The jazz score is excellent. Some of the pulpy choices, of course, aren’t politically correct to us today, but at least they evoke the classical clichés: every dame is two-timing (if she’s not a pervert’s victim), the loyal thug is as slow as a box of hammers, and the sickest sadist of all is, naturally, a homosexual — but no one would mistake this flick for social realism. It's fun, fun from first frame to last, slick, outrageous fun.


Reminds me of: 

According to Katherine Rife’s If You Like Quentin Tarantino…. (and her 2013 interview with DailyGrindhouse.com), Tarantino denies any Suziki influence (though neither she nor interviewer King B are convinced: “...he says he’s not, but he totally was.”) The mid-sixties Suzukis, especially Branded to Kill, have some clear parallels in movies like Kill Bill — though the chop-socky, early-seventies exploitation films are perhaps more direct precursors. I’ve seen about half of the available Criterion Suzukis — BrandedTokyo DrifterTake Aim At the Police Van — with a couple more purchased and ready to spin: Gate of FleshFighting Elegy. As mentioned before, his later films don’t need any excuse to slip into impressionistic and associative images, like the butterfly graphics that suffuse Branded

#WTW Youth of the Beast: Multiples

I also was struck a couple times with a thought that I’ve only ever had while watching Kurosawa: both men have a real knack for wide compositions that incorporate large groups of people, often ten, fifteen men scattered throughout the frame, each seeming to pull the viewer’s focus one direction or another. For instance, the first half of The Bad Sleep Well is largely set in the industrialist’s mansion, and a huge crowd of people are in the room at any one moment, usually all visible in the frame, like a version of The Last Supper but with ever-shifting figures and interrelationships. Or in Sanjuro, where Mifune is trailed by a snaking line of samurai followers through several scenes. In Youth, it’s most notable in a scene in the Sanko Mob’s hideout, where at least ten heavies are in the room. Maybe it’s a particularly Japanese style; I’ll have to keep an eye out.

#WTW Youth of the Beast: Style

But also — the guilt! 

Well, there’s those thirty-odd more Suzukis to see! But seriously, with so many of my contemporary film enthusiasts into Japanese genre flicks, I’ll always be hopelessly behind. I will state that I have gone gaga for several other Japanese directors and films, some from the Criterion collection (including Hiroshi Teshigahara, Nobuhiko Ôbayashi’s House, the 25 Zatoichi films) and some from dedicated distributors like AnimEgo (Lone Wolf and Cub, the Sleepy Eyes of Death series) — so many more #WTWs are in the cards. But a year or two’s worth of backlog doesn’t begin to even scratch the surface of amazing Japanese cinema.
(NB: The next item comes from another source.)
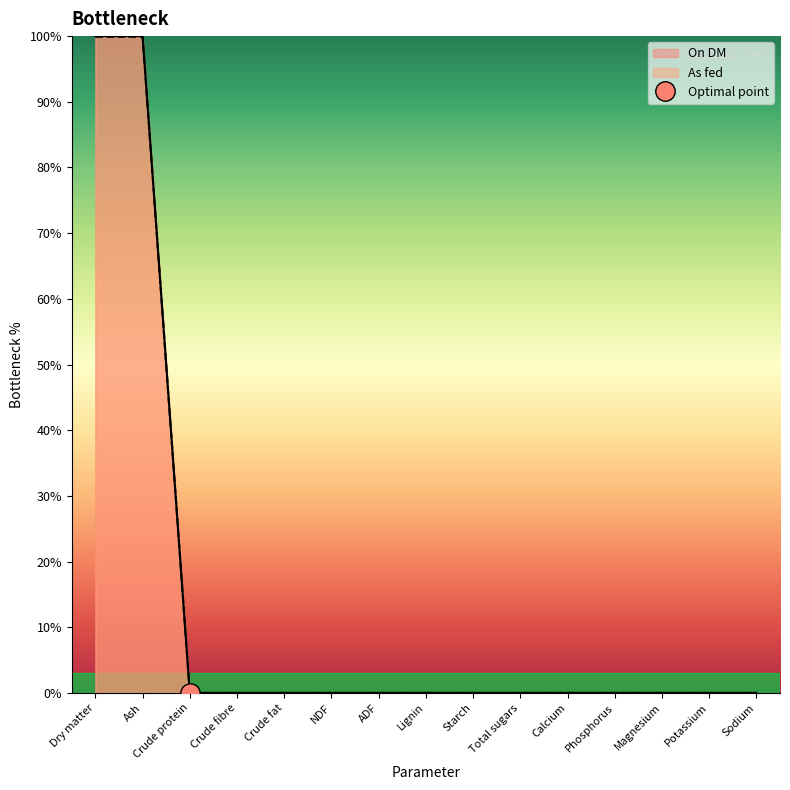

Reading right to left, what are all the values shown in this chart?

On DM: Sodium=0.0	Potassium=0.0	Magnesium=0.0	Phosphorus=0.0	Calcium=0.0	Total sugars=0.0	Starch=0.0	Lignin=0.0	ADF=0.0	NDF=0.0	Crude fat=0.0	Crude fibre=0.0	Crude protein=0.0	Ash=100.0	Dry matter=100.0
As fed: Sodium=0.0	Potassium=0.0	Magnesium=0.0	Phosphorus=0.0	Calcium=0.0	Total sugars=0.0	Starch=0.0	Lignin=0.0	ADF=0.0	NDF=0.0	Crude fat=0.0	Crude fibre=0.0	Crude protein=0.0	Ash=99.9	Dry matter=99.9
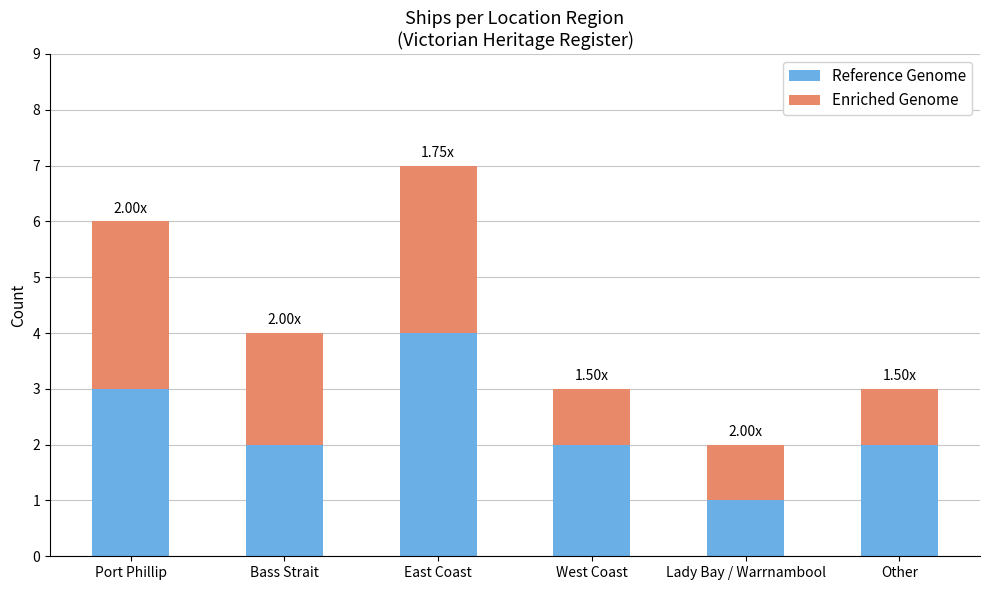

What value does the Reference Genome series have at Bass Strait?

2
And: I honestly do not understand what the English title is supposed to mean. Youth? Beast? Other than “Hey, it’s the Sixties and the wacky kids with their crazy and it’s kooky and we straights are scared of them” (which certainly has its parallels in Hollywood — Psych-OutLady in a CageThe Wild Angels, etc. etc.), I can’t really suss it out. Maybe it’s just a too-literal translation of a more nuanced Japanese idiom in its original title Yajû no seishun. IMDb also lists Wild Youth as an alternate English translation. Anyone have other ideas? 


#WTW Youth of the Beast: Evil cat trope


Pitch: 

Scene after scene after scene presents new visionary delights; I’ll start the pitch right at Joe Shishido’s early entrance (technically, his pointy shoes’ entrance) right through his jaded act at the Nomoto club, as he drags you into the movie beat by beat. And then  it never lets up. If I didn’t worry about my brain exploding, I’d want to put in another Suzuki movie as soon as the final scene rolls on the one before.